According to Figs. 6A and 6B, we conclude that the TPV and TCV are both proportional to the MSV. Meanwhile, the TPV is also approximately positive linear with the MSV. That means, the lower the MSV is in a cluster team, the performance of team members are in smaller gaps. Therefore, it can be concluded that the value of MSV can reflect the gap of collaboration relationships in teams and performance of team members. However, we can infer that the scholars with few number of complete triangle motifs, have collaborated with only few scholars in the team. Those scholars are probably students or new team members, resulting in the high collaboration and paper variances. Hence, in collaboration networks, we can use MSV to evaluate the gaps of team collaboration relationships and the performance of team members. The two teamwork gaps in different periods represent the stability and volatility of academic teams.
In this paper, we put forth the high-order motif-based clustering system to get a subgraph set from the large-scale networks. In the constructed system, we take graph partition and refining techniques to speed up algorithm runtime. Through network cutting, we check the four cutting conditions from the aspect of network connectivity, which can prevent damaging the global structures of large-scale networks. Experiments are carried on four large networks, that is, APS and MAG from the academic area, Facebook and gecsec-Deezer networks from the social area, respectively. The results demonstrate the effectiveness of our method in time cost and accuracy in large-scale network clustering.

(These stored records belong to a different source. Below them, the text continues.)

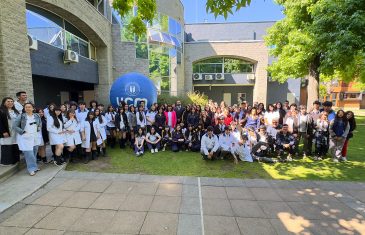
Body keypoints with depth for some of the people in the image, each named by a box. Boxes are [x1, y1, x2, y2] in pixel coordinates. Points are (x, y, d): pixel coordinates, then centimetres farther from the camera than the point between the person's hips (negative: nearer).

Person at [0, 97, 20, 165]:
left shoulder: (15, 111, 15)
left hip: (16, 133, 6)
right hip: (7, 133, -6)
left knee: (15, 148, 9)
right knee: (7, 148, -1)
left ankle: (15, 160, 18)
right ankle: (6, 161, 9)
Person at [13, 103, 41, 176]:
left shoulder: (37, 116, 8)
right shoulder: (21, 116, -4)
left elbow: (40, 124, 23)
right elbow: (14, 126, -3)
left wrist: (38, 129, 6)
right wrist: (23, 132, -11)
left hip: (35, 137, 4)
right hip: (25, 137, -4)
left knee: (34, 153, 11)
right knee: (29, 154, -8)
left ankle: (34, 167, 24)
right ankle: (32, 169, 0)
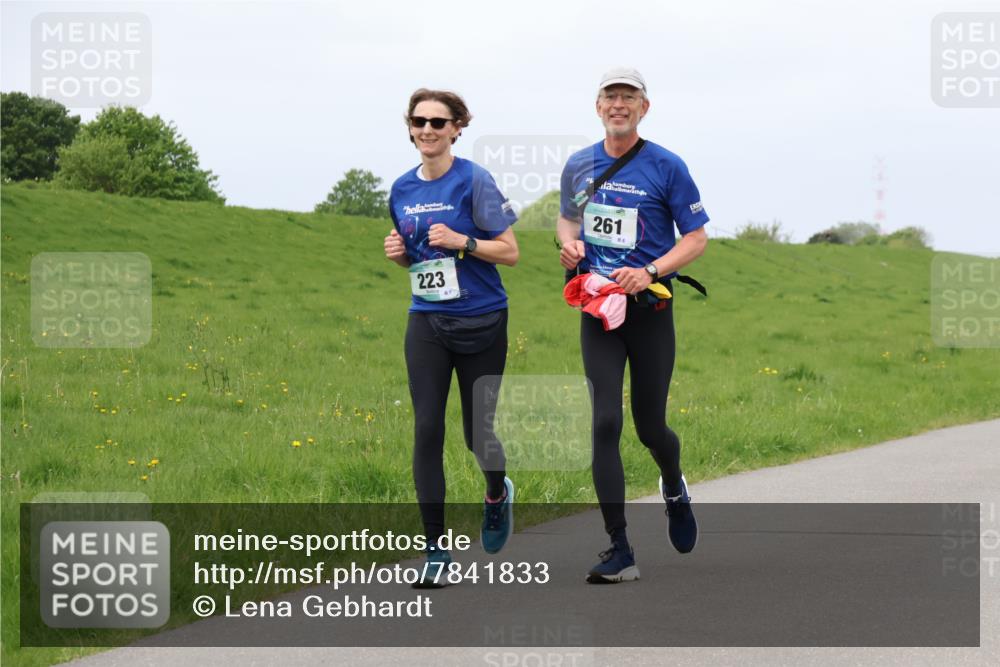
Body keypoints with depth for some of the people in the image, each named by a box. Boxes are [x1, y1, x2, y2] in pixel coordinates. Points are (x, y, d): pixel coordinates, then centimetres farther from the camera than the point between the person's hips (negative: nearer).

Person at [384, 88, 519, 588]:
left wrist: (461, 241, -22)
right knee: (427, 430, -5)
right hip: (427, 322, 4)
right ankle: (435, 551, -1)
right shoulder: (402, 189, 7)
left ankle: (497, 492, 40)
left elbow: (510, 252, -9)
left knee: (477, 432, 3)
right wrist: (398, 253, -1)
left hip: (481, 322, -4)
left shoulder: (474, 181, -9)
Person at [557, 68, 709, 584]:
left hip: (649, 308, -2)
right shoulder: (578, 166, 7)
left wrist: (651, 271, -19)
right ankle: (619, 551, -8)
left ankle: (674, 489, 42)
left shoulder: (666, 167, -5)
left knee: (650, 426, 4)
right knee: (606, 422, -9)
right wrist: (569, 243, -1)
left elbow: (697, 236, -4)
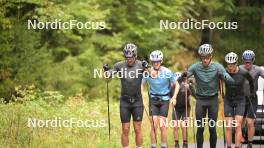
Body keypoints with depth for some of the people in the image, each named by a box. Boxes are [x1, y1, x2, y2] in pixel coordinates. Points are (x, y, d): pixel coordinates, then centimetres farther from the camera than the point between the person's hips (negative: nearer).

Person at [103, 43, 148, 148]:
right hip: (124, 101, 1)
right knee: (125, 129, 2)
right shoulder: (119, 65, -4)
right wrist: (106, 71, -26)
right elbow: (106, 77, -3)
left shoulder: (140, 65, -8)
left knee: (137, 129, 1)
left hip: (137, 101, -1)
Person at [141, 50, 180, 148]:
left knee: (163, 125, -5)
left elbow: (176, 85, -2)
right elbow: (142, 85, 4)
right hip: (153, 99, 1)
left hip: (164, 99, -1)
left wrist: (174, 97, -11)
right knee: (153, 125, -5)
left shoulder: (167, 72, -14)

Furthermore, the collaboration teamwork analysis verifies the availability of complete triangle motif, which represents the smallest collaboration unit in the collaboration networks. We analyze the collaboration clustering results with three metrics, that is, TCV, TPV, and MSV. The results show that both TCV and TPV are proportional to MSV. Therefore, it can be concluded that the value of MSV can reflect the two gaps, that is, collaborative relationships and performance of different team members. Besides, the two gaps in different periods can also reflect the dynamic change of team members. In the future, we will focus on dynamic motif clustering for real-time network management (Ning et al., 2018; Ning, Huang & Wang, 2019; Wang et al., 2018a). In addition, network security (Wang et al., 2018b, 2019) and crowdsourcing based methods (Ning et al., 2019a, 2019b) also deserve to be investigated.